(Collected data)
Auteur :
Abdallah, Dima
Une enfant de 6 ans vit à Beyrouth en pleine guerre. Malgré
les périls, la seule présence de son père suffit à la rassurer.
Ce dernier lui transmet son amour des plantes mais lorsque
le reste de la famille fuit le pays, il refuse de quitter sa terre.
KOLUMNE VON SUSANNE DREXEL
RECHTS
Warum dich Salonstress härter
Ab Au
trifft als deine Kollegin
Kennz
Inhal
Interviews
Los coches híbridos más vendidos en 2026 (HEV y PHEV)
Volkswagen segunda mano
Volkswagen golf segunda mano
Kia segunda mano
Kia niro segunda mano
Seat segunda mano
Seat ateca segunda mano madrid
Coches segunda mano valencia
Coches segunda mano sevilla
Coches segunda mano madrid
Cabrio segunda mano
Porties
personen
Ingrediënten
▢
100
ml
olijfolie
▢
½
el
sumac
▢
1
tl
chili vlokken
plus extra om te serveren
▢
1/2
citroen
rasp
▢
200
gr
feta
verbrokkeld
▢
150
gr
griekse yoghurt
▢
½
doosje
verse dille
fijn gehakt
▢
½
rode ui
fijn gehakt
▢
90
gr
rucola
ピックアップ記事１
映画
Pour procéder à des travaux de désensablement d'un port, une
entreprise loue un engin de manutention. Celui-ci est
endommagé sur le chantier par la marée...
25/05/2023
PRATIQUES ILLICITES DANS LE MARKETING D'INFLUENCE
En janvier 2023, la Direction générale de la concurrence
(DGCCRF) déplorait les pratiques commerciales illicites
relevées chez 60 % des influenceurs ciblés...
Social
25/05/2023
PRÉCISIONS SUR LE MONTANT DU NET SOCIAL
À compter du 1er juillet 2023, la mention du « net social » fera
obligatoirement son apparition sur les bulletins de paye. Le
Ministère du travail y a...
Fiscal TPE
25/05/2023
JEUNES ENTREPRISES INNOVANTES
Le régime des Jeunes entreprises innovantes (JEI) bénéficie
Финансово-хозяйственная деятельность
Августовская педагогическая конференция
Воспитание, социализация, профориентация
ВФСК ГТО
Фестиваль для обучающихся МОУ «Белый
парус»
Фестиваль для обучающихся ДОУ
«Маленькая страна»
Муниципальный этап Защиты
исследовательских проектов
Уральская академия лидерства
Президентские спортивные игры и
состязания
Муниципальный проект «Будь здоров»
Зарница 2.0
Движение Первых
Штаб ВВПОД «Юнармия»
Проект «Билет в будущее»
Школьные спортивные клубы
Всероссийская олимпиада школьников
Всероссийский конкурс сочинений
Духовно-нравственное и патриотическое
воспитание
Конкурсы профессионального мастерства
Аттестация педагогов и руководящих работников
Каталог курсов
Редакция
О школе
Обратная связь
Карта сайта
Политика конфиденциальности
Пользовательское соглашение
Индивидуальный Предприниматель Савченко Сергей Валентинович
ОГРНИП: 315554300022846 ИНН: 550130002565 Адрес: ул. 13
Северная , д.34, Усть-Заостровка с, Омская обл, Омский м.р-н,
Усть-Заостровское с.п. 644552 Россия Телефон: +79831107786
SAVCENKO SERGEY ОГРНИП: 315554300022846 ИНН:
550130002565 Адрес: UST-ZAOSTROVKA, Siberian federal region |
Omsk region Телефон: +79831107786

● **What the exercise asks**
Filter the data for the string "Телефон". Copy each matching line.

● **Task output**
Усть-Заостровское с.п. 644552 Россия Телефон: +79831107786
Omsk region Телефон: +79831107786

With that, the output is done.